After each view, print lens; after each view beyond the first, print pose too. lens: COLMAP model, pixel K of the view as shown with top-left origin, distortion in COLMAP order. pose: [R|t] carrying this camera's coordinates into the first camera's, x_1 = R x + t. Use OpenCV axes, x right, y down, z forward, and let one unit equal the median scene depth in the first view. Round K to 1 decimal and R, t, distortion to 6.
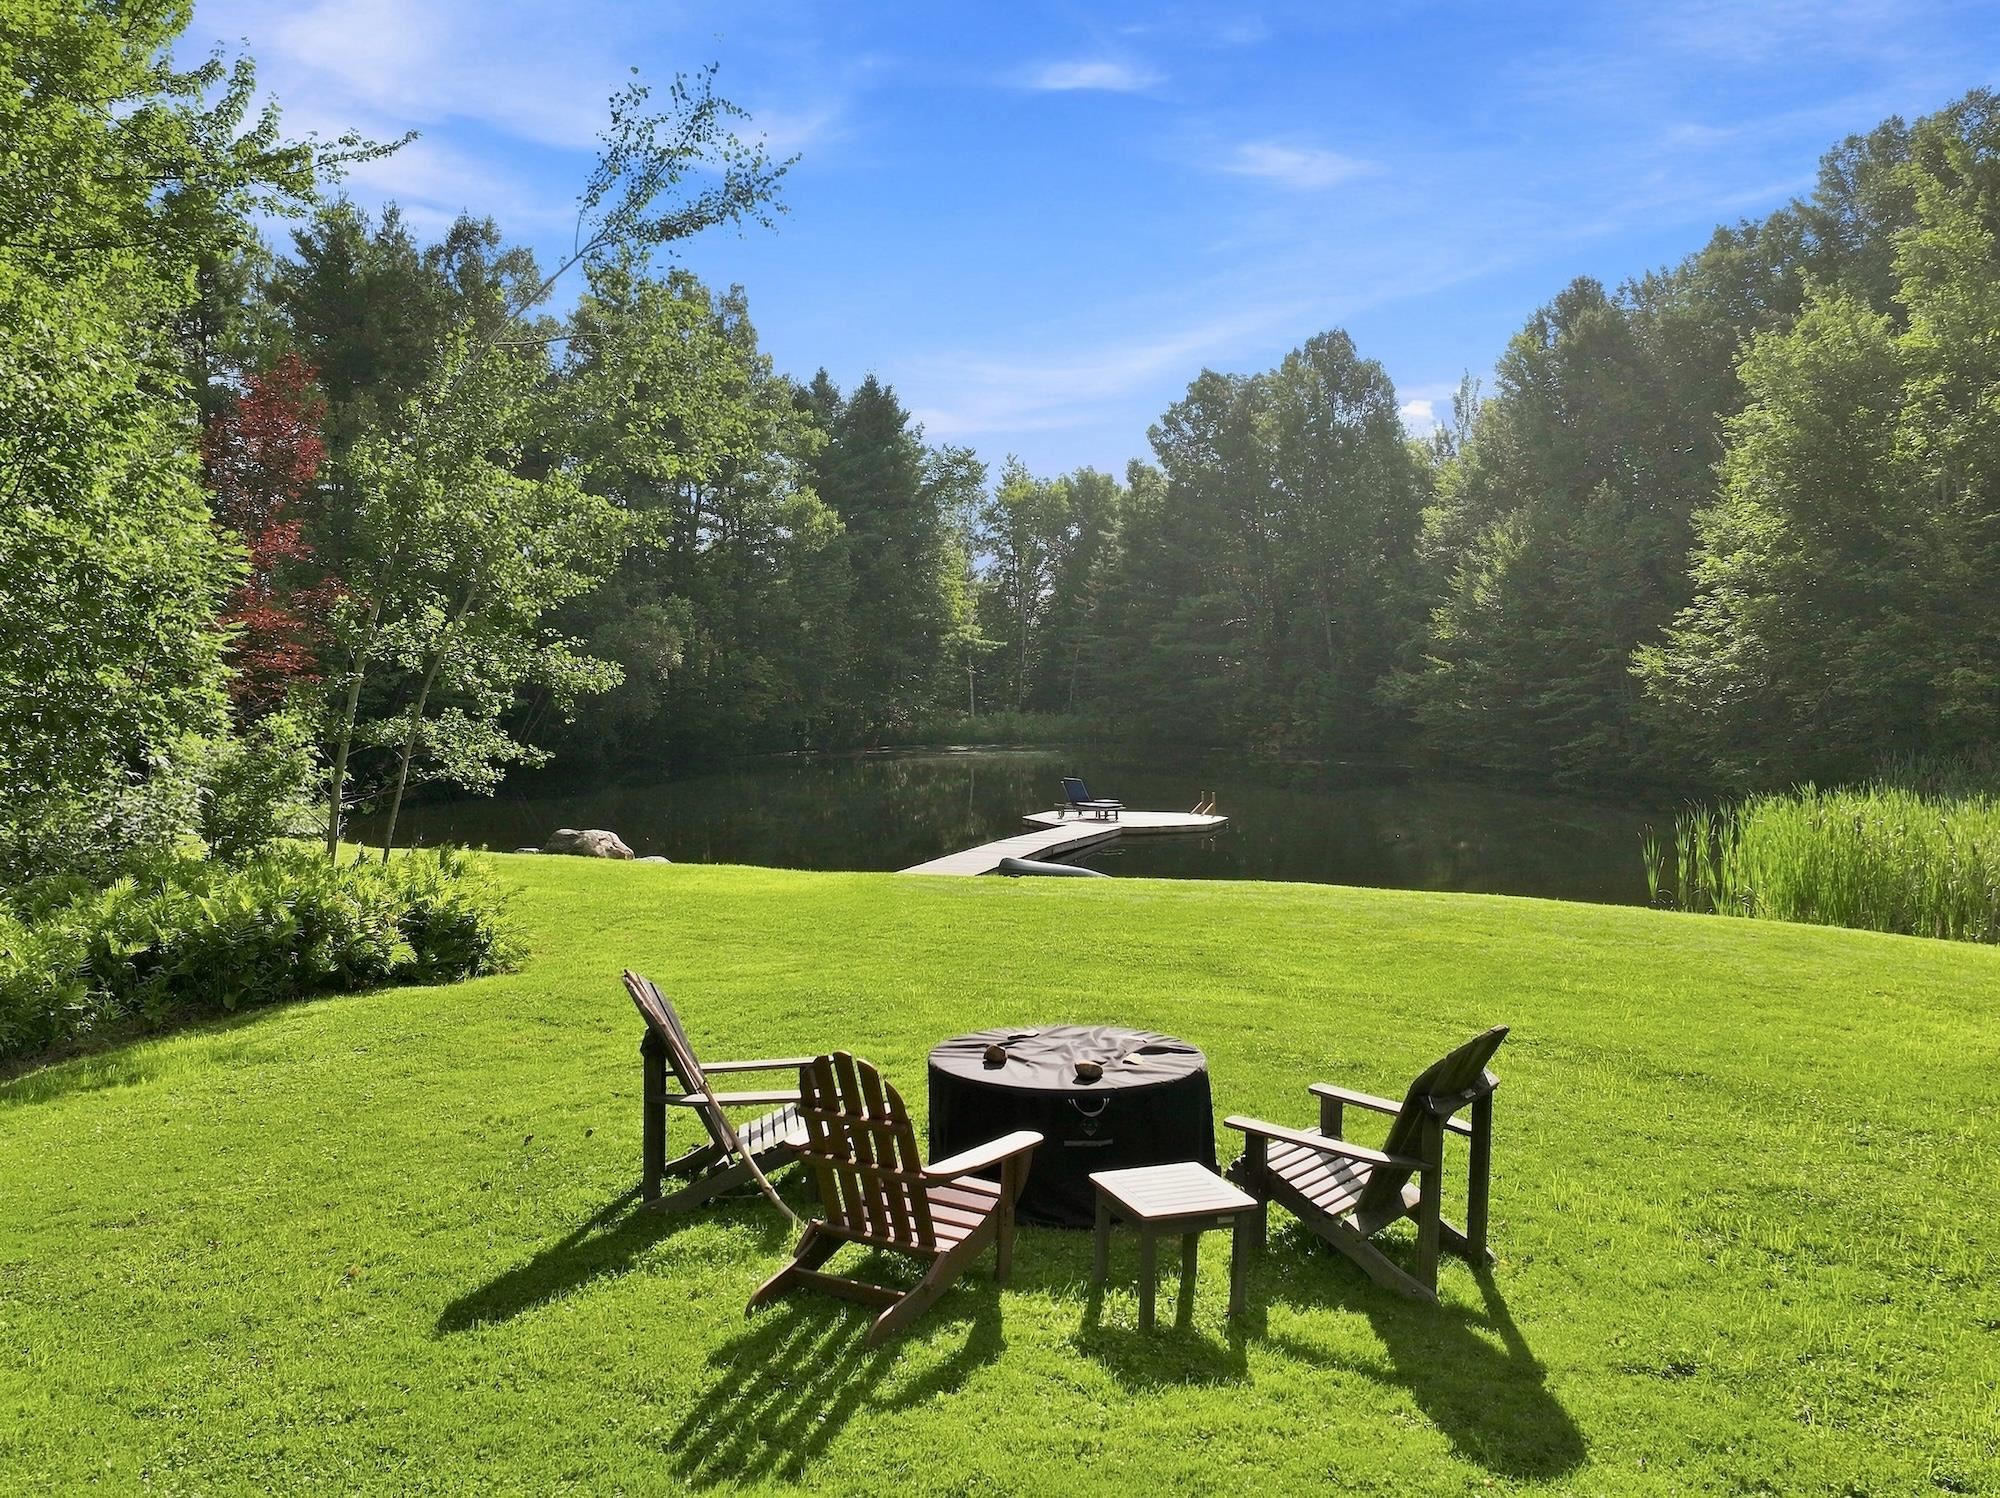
lens RADIAL K [[1386.8, 0, 1000.2], [0, 1386.8, 740.5], [0, 0, 1]] dist [0.009102, 0.007551]
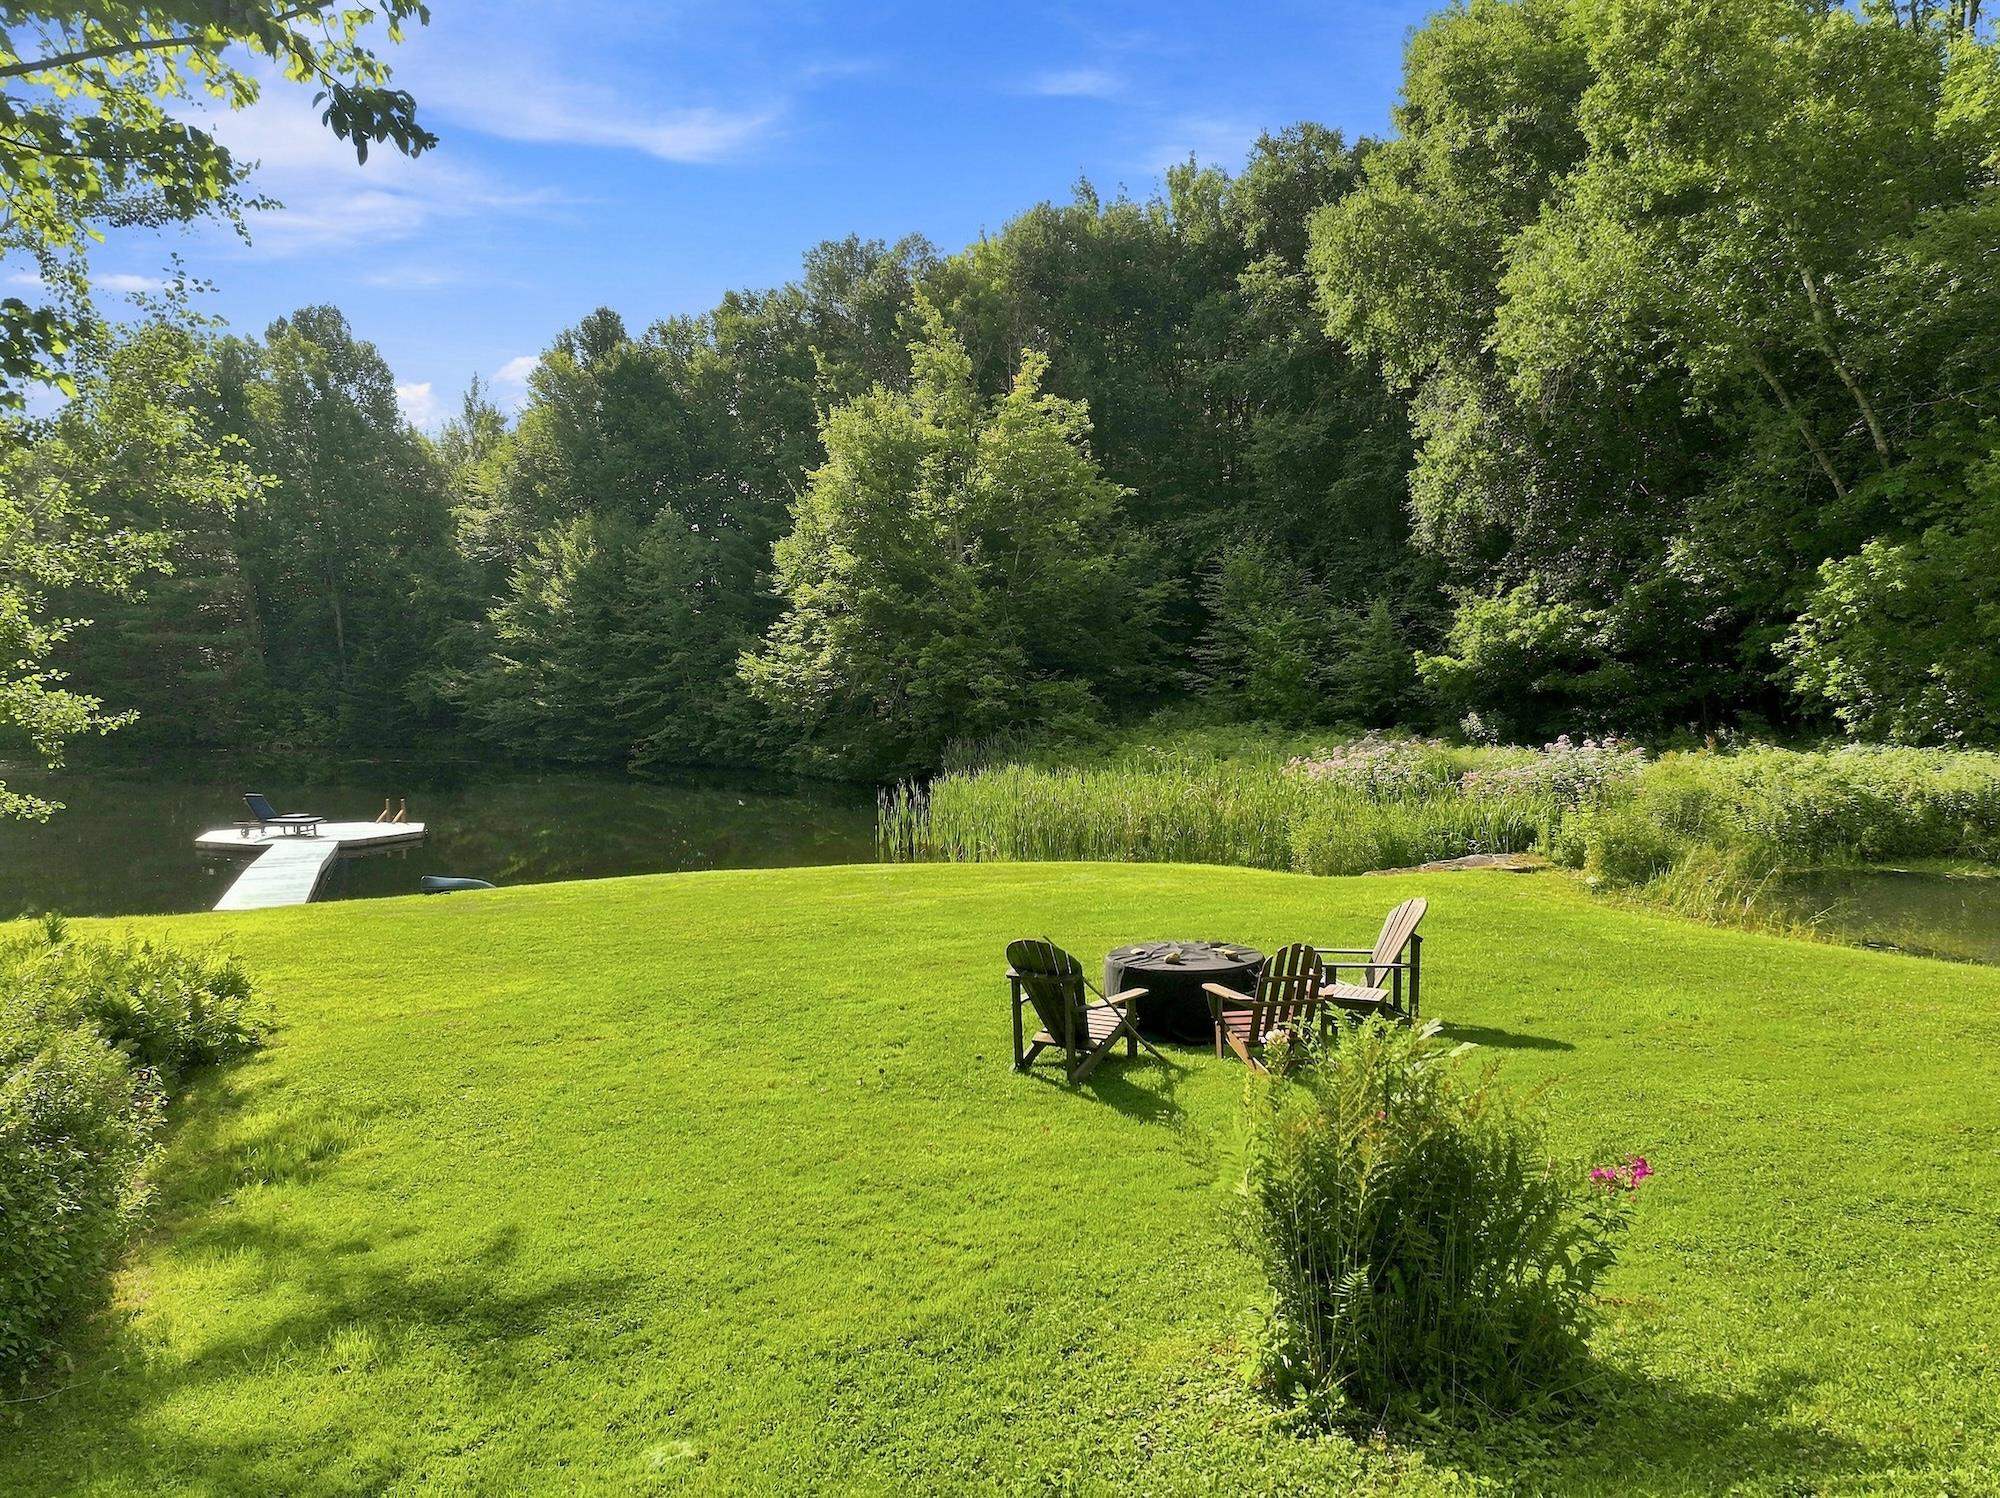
lens RADIAL K [[1386.8, 0, 1001.5], [0, 1386.8, 755.9], [0, 0, 1]] dist [0.009102, 0.007551]
pose [[0.729180, -0.043436, 0.682942, -0.144196], [0.028858, 0.999048, 0.032729, -0.009550], [-0.683713, -0.004157, 0.729739, -0.014843]]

---+---

# [What is needed]
Print the listing verbatim, images excluded.

# [Your solution]
After each view, print lens; after each view beyond the first, print pose too. lens: COLMAP model, pixel K of the view as shown with top-left origin, distortion in COLMAP order. pose: [R|t] carrying this camera's coordinates into the first camera's, x_1 = R x + t. Use OpenCV axes, x right, y down, z forward, and let one unit equal the median scene depth in the first view. Round K to 1 decimal and R, t, distortion to 6.
lens RADIAL K [[1386.8, 0, 1000.2], [0, 1386.8, 740.5], [0, 0, 1]] dist [0.009102, 0.007551]
lens RADIAL K [[1386.8, 0, 1001.5], [0, 1386.8, 755.9], [0, 0, 1]] dist [0.009102, 0.007551]
pose [[0.729180, -0.043436, 0.682942, -0.144196], [0.028858, 0.999048, 0.032729, -0.009550], [-0.683713, -0.004157, 0.729739, -0.014843]]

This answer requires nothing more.